Hendy: Spelled delicious. The palate is creamy and floral. Sweet strawberry jam biscuits, "strawberry" jam drops coupled with orange cake lapped with a bit of orange icing. The palate then eases into some cinnamon and nutmeg spices and becomes quite tannic and dry.

Finish: Long, with some grapefruit (flesh not peel), underlying oak (never dominating) and a slight earthy peppermint note to finish.
Hendy: Long with everlasting citrus and dry spices that remain.

Rating (on my very non-scientific scale):  90/100. A delicious dram (we'll have no trouble finishing the bottle!) and more importantly, a unique and interesting departure from the core Glenmorangie range, which still clearly a Glenmo.

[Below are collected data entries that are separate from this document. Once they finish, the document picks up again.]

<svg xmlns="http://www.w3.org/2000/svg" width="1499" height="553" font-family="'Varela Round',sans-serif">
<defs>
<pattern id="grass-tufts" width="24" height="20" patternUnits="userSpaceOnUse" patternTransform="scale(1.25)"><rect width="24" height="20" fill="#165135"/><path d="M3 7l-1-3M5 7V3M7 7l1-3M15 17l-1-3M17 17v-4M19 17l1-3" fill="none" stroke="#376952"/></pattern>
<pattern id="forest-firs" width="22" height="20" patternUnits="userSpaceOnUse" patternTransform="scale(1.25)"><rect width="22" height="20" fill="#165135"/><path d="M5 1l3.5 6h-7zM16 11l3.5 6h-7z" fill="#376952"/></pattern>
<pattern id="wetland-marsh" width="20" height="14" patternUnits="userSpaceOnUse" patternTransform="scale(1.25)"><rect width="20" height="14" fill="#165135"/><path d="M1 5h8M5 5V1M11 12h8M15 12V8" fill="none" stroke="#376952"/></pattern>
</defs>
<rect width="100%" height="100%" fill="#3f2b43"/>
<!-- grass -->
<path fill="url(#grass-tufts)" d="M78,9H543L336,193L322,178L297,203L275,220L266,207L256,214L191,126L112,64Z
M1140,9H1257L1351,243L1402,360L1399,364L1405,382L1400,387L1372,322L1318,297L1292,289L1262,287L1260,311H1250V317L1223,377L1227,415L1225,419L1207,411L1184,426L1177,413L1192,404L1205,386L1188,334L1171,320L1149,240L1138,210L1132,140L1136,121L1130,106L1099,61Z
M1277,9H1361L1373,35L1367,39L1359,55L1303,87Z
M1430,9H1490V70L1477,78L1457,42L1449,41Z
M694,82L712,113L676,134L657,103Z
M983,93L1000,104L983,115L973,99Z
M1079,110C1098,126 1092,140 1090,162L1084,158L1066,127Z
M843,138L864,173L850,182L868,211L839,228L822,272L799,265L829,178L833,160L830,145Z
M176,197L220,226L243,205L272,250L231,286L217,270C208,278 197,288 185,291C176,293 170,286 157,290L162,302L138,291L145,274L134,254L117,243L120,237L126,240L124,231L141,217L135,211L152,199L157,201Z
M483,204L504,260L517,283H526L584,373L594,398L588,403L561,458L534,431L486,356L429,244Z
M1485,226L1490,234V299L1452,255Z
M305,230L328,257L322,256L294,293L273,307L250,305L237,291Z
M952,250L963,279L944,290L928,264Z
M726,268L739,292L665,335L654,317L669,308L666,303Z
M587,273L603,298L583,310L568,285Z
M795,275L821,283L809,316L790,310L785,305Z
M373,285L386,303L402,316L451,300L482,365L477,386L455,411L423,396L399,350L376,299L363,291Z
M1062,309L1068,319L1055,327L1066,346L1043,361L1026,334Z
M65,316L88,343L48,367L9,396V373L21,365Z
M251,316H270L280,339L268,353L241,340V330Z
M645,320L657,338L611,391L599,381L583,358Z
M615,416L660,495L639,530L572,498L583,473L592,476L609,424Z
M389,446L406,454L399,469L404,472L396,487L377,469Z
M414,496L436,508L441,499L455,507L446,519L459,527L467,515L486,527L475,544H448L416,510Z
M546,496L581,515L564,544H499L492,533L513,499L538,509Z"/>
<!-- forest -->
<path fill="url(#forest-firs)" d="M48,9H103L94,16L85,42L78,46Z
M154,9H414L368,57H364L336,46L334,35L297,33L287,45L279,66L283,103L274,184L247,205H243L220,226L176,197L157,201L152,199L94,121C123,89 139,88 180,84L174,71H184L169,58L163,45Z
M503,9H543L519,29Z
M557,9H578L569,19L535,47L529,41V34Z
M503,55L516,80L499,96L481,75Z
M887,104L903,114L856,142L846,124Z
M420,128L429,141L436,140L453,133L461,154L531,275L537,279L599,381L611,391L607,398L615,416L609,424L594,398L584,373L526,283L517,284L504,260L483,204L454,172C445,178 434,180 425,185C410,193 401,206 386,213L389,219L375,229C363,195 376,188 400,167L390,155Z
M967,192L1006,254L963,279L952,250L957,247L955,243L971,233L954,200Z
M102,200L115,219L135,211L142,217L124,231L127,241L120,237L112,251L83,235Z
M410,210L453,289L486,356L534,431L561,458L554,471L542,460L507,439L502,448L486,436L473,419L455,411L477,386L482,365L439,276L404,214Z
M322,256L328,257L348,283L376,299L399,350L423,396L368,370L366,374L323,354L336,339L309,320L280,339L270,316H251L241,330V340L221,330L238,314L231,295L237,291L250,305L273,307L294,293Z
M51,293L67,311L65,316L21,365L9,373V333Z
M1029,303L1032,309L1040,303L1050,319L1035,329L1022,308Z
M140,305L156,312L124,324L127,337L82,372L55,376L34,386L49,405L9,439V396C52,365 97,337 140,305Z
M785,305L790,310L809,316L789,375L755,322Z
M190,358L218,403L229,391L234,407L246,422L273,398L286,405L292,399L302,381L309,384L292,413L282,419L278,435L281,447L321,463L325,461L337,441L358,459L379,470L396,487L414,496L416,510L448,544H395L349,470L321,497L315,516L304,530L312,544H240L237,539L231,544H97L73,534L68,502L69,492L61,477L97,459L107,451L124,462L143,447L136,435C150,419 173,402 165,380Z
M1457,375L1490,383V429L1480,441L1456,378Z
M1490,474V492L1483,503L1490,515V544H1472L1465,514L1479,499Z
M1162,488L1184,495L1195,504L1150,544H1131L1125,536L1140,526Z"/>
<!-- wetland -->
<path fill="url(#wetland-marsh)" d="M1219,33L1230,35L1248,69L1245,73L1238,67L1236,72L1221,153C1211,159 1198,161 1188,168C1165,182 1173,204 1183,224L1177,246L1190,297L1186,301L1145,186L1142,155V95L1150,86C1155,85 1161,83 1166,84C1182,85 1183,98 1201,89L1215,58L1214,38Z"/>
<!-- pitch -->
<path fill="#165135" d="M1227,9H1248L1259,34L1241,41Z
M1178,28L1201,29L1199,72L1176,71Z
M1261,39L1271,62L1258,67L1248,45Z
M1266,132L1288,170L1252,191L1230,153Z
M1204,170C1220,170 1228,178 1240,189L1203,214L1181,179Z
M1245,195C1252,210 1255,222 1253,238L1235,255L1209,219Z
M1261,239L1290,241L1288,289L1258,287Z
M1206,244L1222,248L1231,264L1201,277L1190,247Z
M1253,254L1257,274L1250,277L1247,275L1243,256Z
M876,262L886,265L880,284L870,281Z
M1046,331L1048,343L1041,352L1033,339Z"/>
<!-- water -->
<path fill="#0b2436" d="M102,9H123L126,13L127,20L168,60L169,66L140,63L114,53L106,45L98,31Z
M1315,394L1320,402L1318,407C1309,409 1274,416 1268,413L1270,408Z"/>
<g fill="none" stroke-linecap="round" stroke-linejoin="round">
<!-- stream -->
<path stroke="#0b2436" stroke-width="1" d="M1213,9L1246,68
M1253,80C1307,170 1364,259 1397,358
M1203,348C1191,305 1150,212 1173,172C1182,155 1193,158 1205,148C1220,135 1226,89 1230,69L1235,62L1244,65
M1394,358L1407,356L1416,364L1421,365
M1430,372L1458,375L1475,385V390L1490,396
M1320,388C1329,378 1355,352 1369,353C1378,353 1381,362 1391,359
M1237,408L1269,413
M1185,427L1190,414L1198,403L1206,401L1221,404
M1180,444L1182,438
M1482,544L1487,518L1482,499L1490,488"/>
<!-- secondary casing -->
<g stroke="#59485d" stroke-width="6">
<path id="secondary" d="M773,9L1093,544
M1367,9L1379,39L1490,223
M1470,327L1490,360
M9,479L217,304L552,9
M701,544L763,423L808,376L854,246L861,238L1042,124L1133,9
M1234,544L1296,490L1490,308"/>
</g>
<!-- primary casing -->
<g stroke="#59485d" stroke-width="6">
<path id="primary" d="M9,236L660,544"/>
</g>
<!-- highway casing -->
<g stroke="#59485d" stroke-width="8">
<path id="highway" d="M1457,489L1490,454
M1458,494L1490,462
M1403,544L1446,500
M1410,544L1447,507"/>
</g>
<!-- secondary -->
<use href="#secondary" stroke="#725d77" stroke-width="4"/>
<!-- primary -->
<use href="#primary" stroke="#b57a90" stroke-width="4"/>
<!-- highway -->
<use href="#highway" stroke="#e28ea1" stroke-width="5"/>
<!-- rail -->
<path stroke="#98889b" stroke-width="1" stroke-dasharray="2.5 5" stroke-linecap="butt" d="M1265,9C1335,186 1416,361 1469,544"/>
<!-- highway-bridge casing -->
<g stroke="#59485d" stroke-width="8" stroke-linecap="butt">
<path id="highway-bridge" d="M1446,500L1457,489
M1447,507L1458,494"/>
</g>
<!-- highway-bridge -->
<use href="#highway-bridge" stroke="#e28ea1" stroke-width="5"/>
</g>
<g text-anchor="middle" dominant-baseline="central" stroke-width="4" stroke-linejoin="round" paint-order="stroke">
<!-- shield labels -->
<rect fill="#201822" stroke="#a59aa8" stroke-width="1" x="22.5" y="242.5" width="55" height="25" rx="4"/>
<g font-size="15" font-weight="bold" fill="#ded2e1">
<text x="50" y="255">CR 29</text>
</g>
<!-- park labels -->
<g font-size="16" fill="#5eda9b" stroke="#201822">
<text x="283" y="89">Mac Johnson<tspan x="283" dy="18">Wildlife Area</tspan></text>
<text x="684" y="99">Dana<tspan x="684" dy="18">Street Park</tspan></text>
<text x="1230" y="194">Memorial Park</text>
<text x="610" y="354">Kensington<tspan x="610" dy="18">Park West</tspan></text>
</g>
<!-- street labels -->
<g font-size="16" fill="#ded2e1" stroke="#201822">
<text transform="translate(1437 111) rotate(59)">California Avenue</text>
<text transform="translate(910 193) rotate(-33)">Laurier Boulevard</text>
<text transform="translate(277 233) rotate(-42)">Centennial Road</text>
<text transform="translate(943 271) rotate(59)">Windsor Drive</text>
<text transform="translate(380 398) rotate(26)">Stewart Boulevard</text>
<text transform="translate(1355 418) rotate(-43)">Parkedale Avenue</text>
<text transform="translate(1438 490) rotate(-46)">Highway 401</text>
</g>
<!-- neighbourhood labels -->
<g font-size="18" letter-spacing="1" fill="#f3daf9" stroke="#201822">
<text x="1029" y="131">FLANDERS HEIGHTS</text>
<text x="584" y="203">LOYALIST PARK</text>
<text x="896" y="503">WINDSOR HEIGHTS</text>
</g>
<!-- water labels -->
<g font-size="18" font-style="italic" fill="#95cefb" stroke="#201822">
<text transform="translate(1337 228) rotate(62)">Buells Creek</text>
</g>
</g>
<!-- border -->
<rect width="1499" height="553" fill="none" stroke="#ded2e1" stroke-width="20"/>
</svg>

Allta is available now in Hong Kong and Australia. Many thanks to MHDHK for the bottle of Allta provided for review in HK, and MH Australia for the sample bottle in Sydney.

Cheers,
Martin.

1 comment:

  1. ELITISM OR LIKE A HERD OF BULLS - May be so, Glenmorangie more than Ardbeg, but for how long? Ardbeg Committee has already become the former mad rush, elitism first come first served lottery approach, and still they let first served customers have two bottles, and everyone who is at work or can't get an internet connection in the first hour of release gets none, is dumped. That is elitism and blatant bad, incompetent, dismissive marketing by Moet-Hennessy Australia, whichever way you look at it, and I certainly put in my complaint yesterday over this year's Ardbeg Committee release.

    Frankly, if M-H Aus and Ardbeg continue to do it this way, this brand will permanently fall off my list. There are plenty more distilleries and malts in the sea, just as good and at the same price who treat their customers with a little more dignity and respect, than a herd of inteRnet bulls!